Филипп Вепрь тоже не был расположен к дипломатическим уверткам.
– Верните мне сына.
Крайн удивился, но не слишком.
– Княжич Аскольд попал в плен?
Князь посмотрел на него в упор, плотно сжал губы, словно раздумывая, сказать или нет.
– Княжич Аскольд убит под Раменьем, что в Поречье.
Крайн опустил глаза:
– Сожалею. Значит, природная неосмотрительность княжича Хенрика…
– Природная неосмотрительность княжича Хенрика привела к тому, что я приказал повесить его на воротах Пучежа за попытку поднять восстание против законной власти. Не знаю, что делают с отцеубийцами у вас, в Пригорье, но у нас это карается смертью.
– Прискорбно слышать все это, – медленно отозвался господин Лунь, – но… простите… Каким образом я могу их вернуть? К моему великому сожалению, крайны не всесильны.
– Я вижу, вы намеренно не желаете меня понимать. Хотите поторговаться?

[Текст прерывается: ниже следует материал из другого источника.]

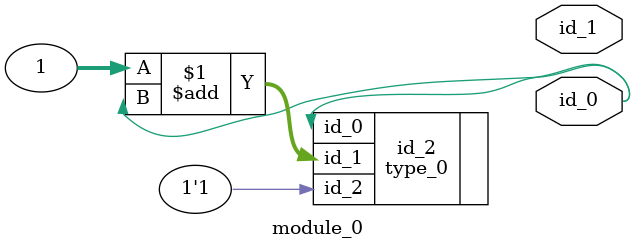
<source format=v>
`timescale 1 ps / 1ps timeunit 1ps / 1ps; `timescale 1ps / 1ps
module module_0 (
    output id_0,
    output id_1
);
  type_0 id_2 (
      .id_0(id_0),
      .id_1(1 + id_0),
      .id_2(|1)
  );
endmodule

</source>
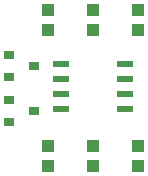
<source format=gbr>
G04 EAGLE Gerber X2 export*
%TF.Part,Single*%
%TF.FileFunction,Paste,Top*%
%TF.FilePolarity,Positive*%
%TF.GenerationSoftware,Autodesk,EAGLE,9.1.1*%
%TF.CreationDate,2018-08-07T16:54:33Z*%
G75*
%MOMM*%
%FSLAX34Y34*%
%LPD*%
%AMOC8*
5,1,8,0,0,1.08239X$1,22.5*%
G01*
%ADD10R,1.371600X0.508000*%
%ADD11R,0.900000X0.800000*%
%ADD12R,1.100000X1.000000*%


D10*
X503522Y251210D03*
X503522Y238510D03*
X503522Y225810D03*
X503522Y213110D03*
X557878Y213110D03*
X557878Y225810D03*
X557878Y238510D03*
X557878Y251210D03*
D11*
X459500Y259360D03*
X459500Y240360D03*
X480500Y249860D03*
X459500Y221260D03*
X459500Y202260D03*
X480500Y211760D03*
D12*
X568800Y182160D03*
X568800Y165160D03*
X568800Y279860D03*
X568800Y296860D03*
X492600Y296860D03*
X492600Y279860D03*
X492600Y165160D03*
X492600Y182160D03*
X530700Y182160D03*
X530700Y165160D03*
X530700Y279860D03*
X530700Y296860D03*
M02*

</source>
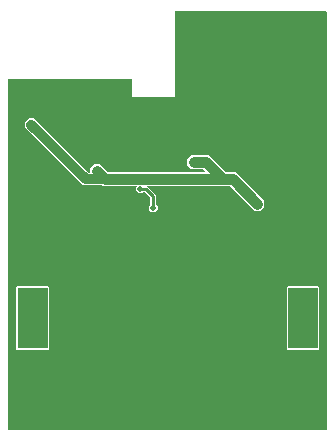
<source format=gbr>
G04 EAGLE Gerber RS-274X export*
G75*
%MOMM*%
%FSLAX34Y34*%
%LPD*%
%INBottom Copper*%
%IPPOS*%
%AMOC8*
5,1,8,0,0,1.08239X$1,22.5*%
G01*
%ADD10R,2.500000X5.100000*%
%ADD11C,17.800000*%
%ADD12C,0.508000*%
%ADD13C,0.600000*%
%ADD14C,0.750000*%
%ADD15C,0.457200*%
%ADD16C,0.800000*%
%ADD17C,0.150000*%
%ADD18C,0.863600*%
%ADD19C,0.914400*%
%ADD20C,0.502400*%
%ADD21C,0.812800*%
%ADD22C,0.254000*%

G36*
X270010Y2163D02*
X270010Y2163D01*
X270018Y2161D01*
X270676Y2247D01*
X270690Y2255D01*
X270708Y2256D01*
X271320Y2510D01*
X271332Y2521D01*
X271349Y2526D01*
X271875Y2930D01*
X271883Y2944D01*
X271898Y2953D01*
X272302Y3479D01*
X272306Y3495D01*
X272318Y3508D01*
X272572Y4120D01*
X272572Y4136D01*
X272581Y4152D01*
X272667Y4810D01*
X272666Y4814D01*
X272666Y4815D01*
X272665Y4818D01*
X272668Y4826D01*
X272668Y355092D01*
X272665Y355100D01*
X272667Y355108D01*
X272581Y355766D01*
X272573Y355780D01*
X272572Y355798D01*
X272318Y356410D01*
X272307Y356422D01*
X272302Y356439D01*
X271898Y356965D01*
X271884Y356973D01*
X271875Y356988D01*
X271349Y357392D01*
X271333Y357396D01*
X271320Y357408D01*
X270883Y357590D01*
X270860Y357589D01*
X270834Y357599D01*
X144272Y357599D01*
X144270Y357598D01*
X144268Y357599D01*
X144225Y357579D01*
X144181Y357561D01*
X144181Y357559D01*
X144179Y357558D01*
X144146Y357473D01*
X144146Y284860D01*
X107060Y284860D01*
X107060Y299466D01*
X107059Y299468D01*
X107060Y299470D01*
X107040Y299513D01*
X107022Y299557D01*
X107020Y299557D01*
X107019Y299559D01*
X106934Y299592D01*
X2540Y299592D01*
X2538Y299591D01*
X2536Y299592D01*
X2493Y299572D01*
X2449Y299554D01*
X2449Y299552D01*
X2447Y299551D01*
X2414Y299466D01*
X2414Y4826D01*
X2417Y4818D01*
X2415Y4810D01*
X2501Y4152D01*
X2509Y4138D01*
X2510Y4120D01*
X2764Y3508D01*
X2775Y3496D01*
X2780Y3479D01*
X3184Y2953D01*
X3188Y2950D01*
X3189Y2950D01*
X3190Y2949D01*
X3198Y2945D01*
X3207Y2930D01*
X3733Y2526D01*
X3749Y2522D01*
X3762Y2510D01*
X4374Y2256D01*
X4390Y2256D01*
X4406Y2247D01*
X5064Y2161D01*
X5071Y2163D01*
X5080Y2160D01*
X270002Y2160D01*
X270010Y2163D01*
G37*
%LPC*%
G36*
X123909Y186871D02*
X123909Y186871D01*
X121693Y189087D01*
X121693Y192221D01*
X122390Y192918D01*
X122392Y192921D01*
X122394Y192922D01*
X122427Y193007D01*
X122427Y199640D01*
X122426Y199643D01*
X122427Y199646D01*
X122390Y199729D01*
X118026Y204094D01*
X118023Y204095D01*
X118022Y204098D01*
X117937Y204131D01*
X117403Y204131D01*
X117400Y204129D01*
X117397Y204130D01*
X117313Y204094D01*
X116080Y202861D01*
X112924Y202861D01*
X110691Y205093D01*
X110691Y208250D01*
X111437Y208995D01*
X111437Y208996D01*
X111438Y208997D01*
X111455Y209042D01*
X111474Y209086D01*
X111473Y209087D01*
X111473Y209088D01*
X111453Y209133D01*
X111434Y209176D01*
X111433Y209177D01*
X111432Y209178D01*
X111347Y209211D01*
X82134Y209211D01*
X81663Y209682D01*
X81660Y209683D01*
X81659Y209686D01*
X81574Y209719D01*
X66023Y209719D01*
X16921Y258820D01*
X16921Y263240D01*
X20046Y266365D01*
X24466Y266365D01*
X70405Y220425D01*
X70408Y220424D01*
X70410Y220421D01*
X70495Y220388D01*
X71389Y220388D01*
X71391Y220389D01*
X71393Y220388D01*
X71436Y220408D01*
X71480Y220427D01*
X71480Y220429D01*
X71482Y220429D01*
X71515Y220514D01*
X71515Y224670D01*
X74938Y228093D01*
X79778Y228093D01*
X86938Y220933D01*
X86941Y220932D01*
X86942Y220929D01*
X87027Y220896D01*
X170078Y220896D01*
X170079Y220897D01*
X170080Y220896D01*
X170124Y220916D01*
X170169Y220935D01*
X170169Y220936D01*
X170170Y220936D01*
X170187Y220981D01*
X170204Y221026D01*
X170204Y221027D01*
X170204Y221028D01*
X170168Y221112D01*
X167655Y223624D01*
X167652Y223626D01*
X167650Y223628D01*
X167566Y223661D01*
X157092Y223661D01*
X153669Y227084D01*
X153669Y231924D01*
X157092Y235347D01*
X172458Y235347D01*
X175918Y231887D01*
X186872Y220933D01*
X186875Y220932D01*
X186876Y220929D01*
X186961Y220896D01*
X195037Y220896D01*
X198496Y217437D01*
X219457Y196476D01*
X219457Y191636D01*
X216034Y188213D01*
X211194Y188213D01*
X190233Y209174D01*
X190231Y209175D01*
X190230Y209177D01*
X190229Y209177D01*
X190229Y209178D01*
X190144Y209211D01*
X120400Y209211D01*
X120399Y209210D01*
X120398Y209211D01*
X120354Y209191D01*
X120309Y209172D01*
X120309Y209171D01*
X120308Y209171D01*
X120291Y209126D01*
X120274Y209080D01*
X120274Y209079D01*
X120274Y209078D01*
X120311Y208995D01*
X125983Y203322D01*
X127509Y201797D01*
X127509Y194023D01*
X127510Y194020D01*
X127509Y194017D01*
X127546Y193934D01*
X129259Y192221D01*
X129259Y189087D01*
X127043Y186871D01*
X123909Y186871D01*
G37*
%LPD*%
%LPC*%
G36*
X239168Y70661D02*
X239168Y70661D01*
X238423Y71406D01*
X238423Y123458D01*
X239168Y124203D01*
X265220Y124203D01*
X265965Y123458D01*
X265965Y71406D01*
X265220Y70661D01*
X239168Y70661D01*
G37*
%LPD*%
%LPC*%
G36*
X10168Y70661D02*
X10168Y70661D01*
X9423Y71406D01*
X9423Y123458D01*
X10168Y124203D01*
X36220Y124203D01*
X36965Y123458D01*
X36965Y71406D01*
X36220Y70661D01*
X10168Y70661D01*
G37*
%LPD*%
D10*
X252194Y97432D03*
X23194Y97432D03*
D11*
X137694Y97432D03*
D12*
X43434Y294894D03*
D13*
X223728Y170942D03*
D14*
X188468Y114554D03*
D15*
X10160Y280416D03*
X20320Y280416D03*
X30480Y280416D03*
X40640Y280416D03*
X45720Y271526D03*
X55880Y271526D03*
X50800Y280416D03*
X60960Y280416D03*
X71120Y280416D03*
X66040Y271526D03*
X151130Y279146D03*
X76200Y271526D03*
X86360Y274066D03*
X81280Y280416D03*
X91440Y280416D03*
X101600Y280416D03*
X96520Y271526D03*
X105410Y272796D03*
X130810Y280416D03*
X140970Y279146D03*
X158750Y272796D03*
X102870Y265176D03*
X158750Y262636D03*
X151130Y256286D03*
X142240Y256286D03*
X104648Y244602D03*
X104648Y234442D03*
X104648Y224282D03*
X114808Y234442D03*
X114808Y244602D03*
X114808Y224282D03*
X124968Y244602D03*
X124968Y234442D03*
X124968Y224282D03*
X135890Y251206D03*
D13*
X202392Y185420D03*
D16*
X246888Y87884D03*
X246888Y77216D03*
X246888Y98552D03*
X246888Y108458D03*
X246888Y118618D03*
X258699Y111252D03*
D17*
X252194Y97432D02*
X248008Y97432D01*
X247943Y97434D01*
X247878Y97440D01*
X247814Y97449D01*
X247750Y97462D01*
X247687Y97479D01*
X247625Y97500D01*
X247564Y97524D01*
X247505Y97551D01*
X247448Y97582D01*
X247393Y97616D01*
X247339Y97654D01*
X247288Y97694D01*
X247239Y97737D01*
X247193Y97783D01*
X247150Y97832D01*
X247110Y97883D01*
X247072Y97937D01*
X247038Y97992D01*
X247007Y98049D01*
X246980Y98108D01*
X246956Y98169D01*
X246935Y98231D01*
X246918Y98294D01*
X246905Y98358D01*
X246896Y98422D01*
X246890Y98487D01*
X246888Y98552D01*
D18*
X213614Y194056D03*
D19*
X192617Y215053D01*
X184489Y215053D02*
X170038Y229504D01*
X159512Y229504D01*
D14*
X159512Y229504D03*
D20*
X77358Y222250D03*
D19*
X184489Y215053D02*
X192617Y215053D01*
X184489Y215053D02*
X84555Y215053D01*
X77358Y222250D01*
D21*
X84555Y215053D02*
X68233Y215053D01*
X22256Y261030D01*
D14*
X22256Y261030D03*
D12*
X114502Y206671D03*
D22*
X119041Y206671D01*
X124968Y200745D01*
X124968Y191162D01*
X125476Y190654D01*
D20*
X125476Y190654D03*
D16*
X258699Y87376D03*
M02*

</source>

– Беда в том, – приятным голосом начал крайн, – что я не понимаю вас совершенно искренне. Ваш старший сын убит. Ваш второй сын… гм… тоже убит. Сочувствую вам, но крайны не занимаются воскрешением мертвых. Чем мы можем вам помочь?
– Полечить от маразма, – шепнул Илка. Варка еле заметно кивнул. М-да, старость не радость. А горе, видать, совсем старика добило.
Князь подъехал вплотную, слегка наклонился, навис над крайном.
– Вот что, Рарка, я помню, как ты, сквернавец, еще под стол пешком бегал. Со мной твои штуки не пройдут. Все знают, что мой парень у вас. Коня, так и быть, оставь себе. А парня верни. Он мне нужен.
Крайн похлопал по морде княжьего коня, обернулся к своей свите:
– Так, парни, кто из вас его сын?
Варка с Илкой переглянулись и дружно хмыкнули.
– Он – ваш, – на всякий случай напомнил Илка, – а я того, племянник.
– Я его сын, – тихо сказал Липка и, опустив голову, обреченно шагнул вперед.
– Ты?!
Филипп Вепрь наклонился, всматриваясь. К нему легко шел высокий, прямой как копье юноша. Густые черные волосы падали на плечи мягкой волной, с бледного, чуть розовевшего на ветру лица смотрели серые, туманные глаза увезенной из Загорья Радимы. И брови ее, узкие, вразлет. Подлечили выродка, значит.